The kubelet works in terms of a PodSpec. A PodSpec is a YAML or JSON object that describes a pod.

kubelet uses the podSpec and invokes the RunPodSandbox RPC. When a sandbox is created it involves creating a pause container.

  • The pause container hosts pod-level resources (Linux namespaces) that workload containers use.
  • The pause container is a container which holds the network namespace for the pod.

Being in the same network namespace allows containers in the same pod to refer to one another using localhost. To set the networking for a pod kubelet uses CNI (Container Network Interface) plugin. CNI concerns itself only with network connectivity of containers and removing allocated resources when the container is deleted.

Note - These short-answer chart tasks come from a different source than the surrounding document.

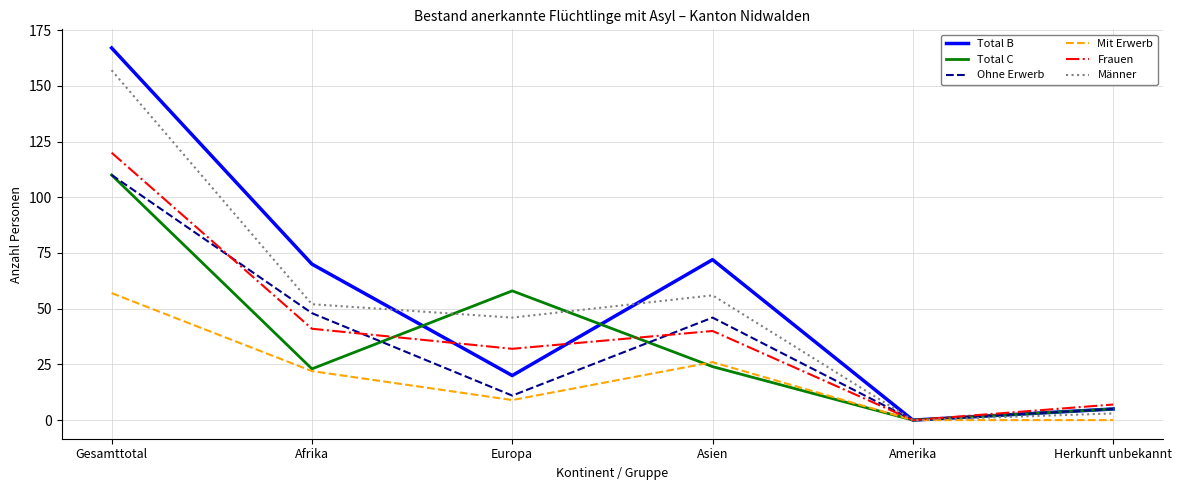

What is the sum of the Männer values at Amerika and Herkunft unbekannt?

3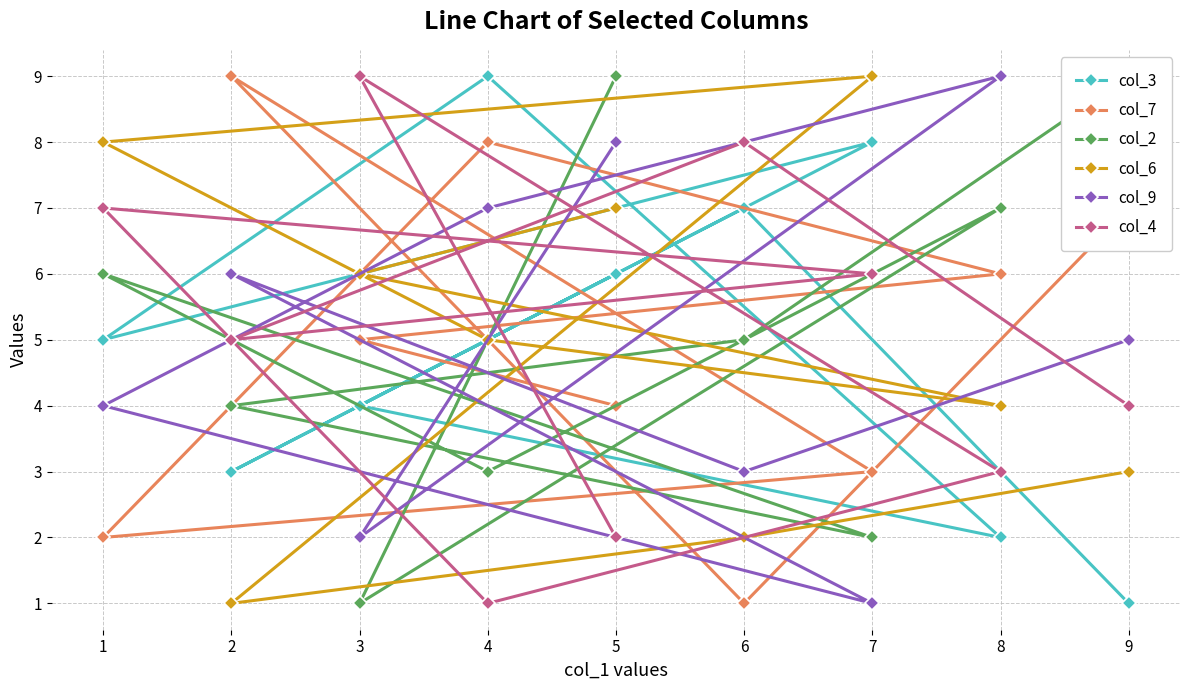

At which label is col_3 closest to 5?

1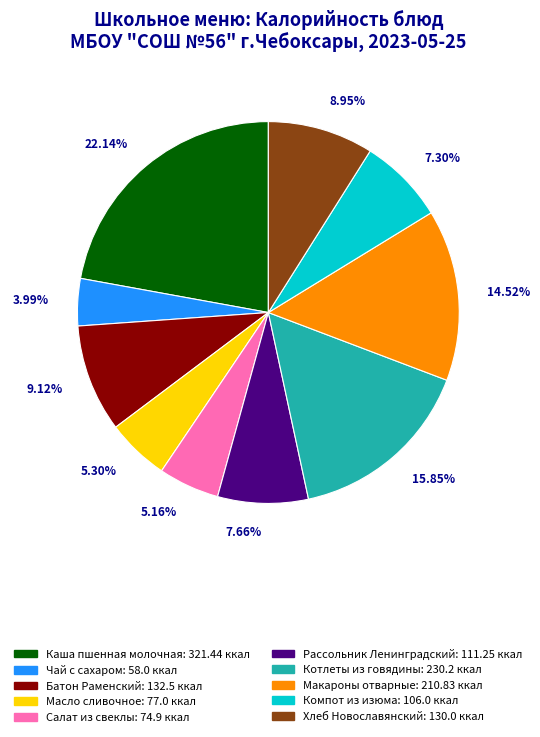

What is the total percentage of Масло сливочное and Компот из изюма?

12.6%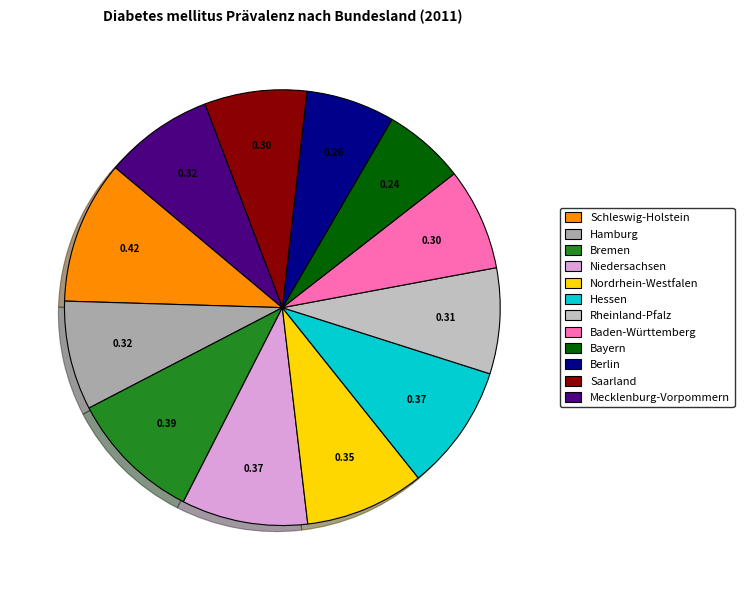

What is the largest slice in the pie chart?

Schleswig-Holstein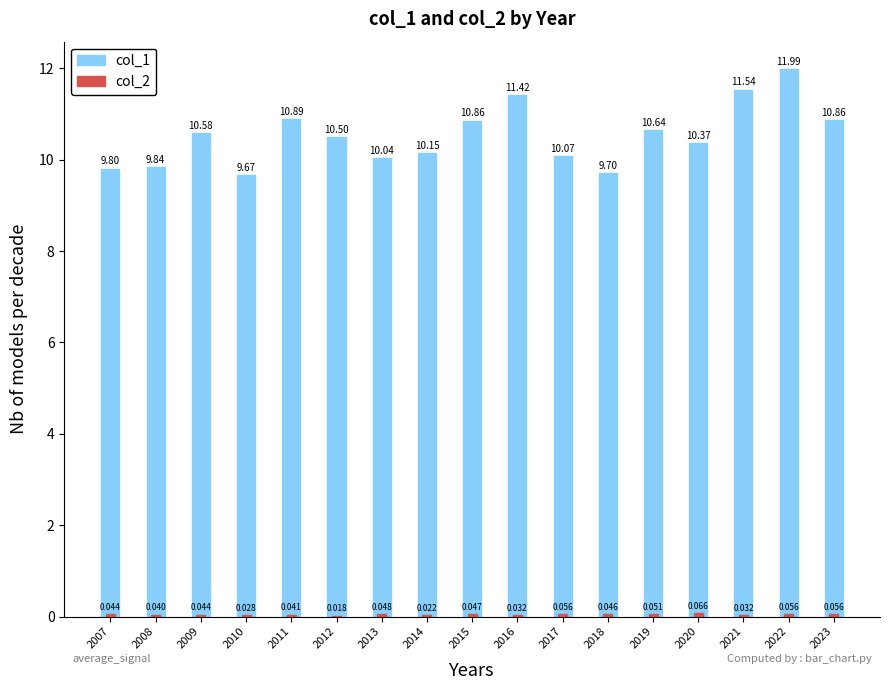

Reading left to right, what are all the values shown in this chart?

col_1: 9.8	9.8	10.6	9.7	10.9	10.5	10.0	10.1	10.9	11.4	10.1	9.7	10.6	10.4	11.5	12.0	10.9
col_2: 0.0	0.0	0.0	0.0	0.0	0.0	0.0	0.0	0.0	0.0	0.1	0.0	0.1	0.1	0.0	0.1	0.1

Once the sandbox is created and active, the kubelet starts creating a container for it via CRI. The container runtime starts downloading the corresponding docker image and completes the task.

Auth

The kubelet calls the TokenReview API on the configured API server to determine user information from bearer tokens.

/var/lib/kubelet

Kubernetes uses /var/lib/kubelet for local storage:

  • ephemeral storage
  • logs
  • container runtime

"ephemeral" means if the node is gone, the data is gone; on the contrary, the "persistent" data should be stored in external storage.

Pods

/var/lib/kubelet/pods/POD_ID has all the pods, identified by a POD_ID, which should match the pod's .metadata.uid field. (This id does not match anything in crictl pods results).

Volumes

Check mounts:

$ mount | grep /var/lib/kubelet

Or list all the volumes:

$ ls -lad /var/lib/kubelet/pods/*/volumes/*

Containers

The files under /var/lib/kubelet/pods/*/containers/* are the termination log for each pod's container, and are created each time a container starts up.

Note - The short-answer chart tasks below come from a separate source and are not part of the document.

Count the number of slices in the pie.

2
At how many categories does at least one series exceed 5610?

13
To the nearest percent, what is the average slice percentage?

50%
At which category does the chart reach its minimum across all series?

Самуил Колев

$ ls -lad /var/lib/kubelet/pods/*/containers/*

The files are cleaned up when a pod is evicted, but they are not cleaned up on container restart.

How is Node registered?

Example kubelet service config (/etc/systemd/system/kubelet.service):

[Service]
ExecStart=/usr/local/bin/kubelet \
  --config=/var/lib/kubelet/kubelet-config.yaml \
  --kubeconfig=/var/lib/kubelet/kubeconfig \
  --register-node=true \
  --v=2

It specifies --kubeconfig; the kubeconfig file should have the apiserver address; if --register-node=true, kubelet will register the Node to the apiserver.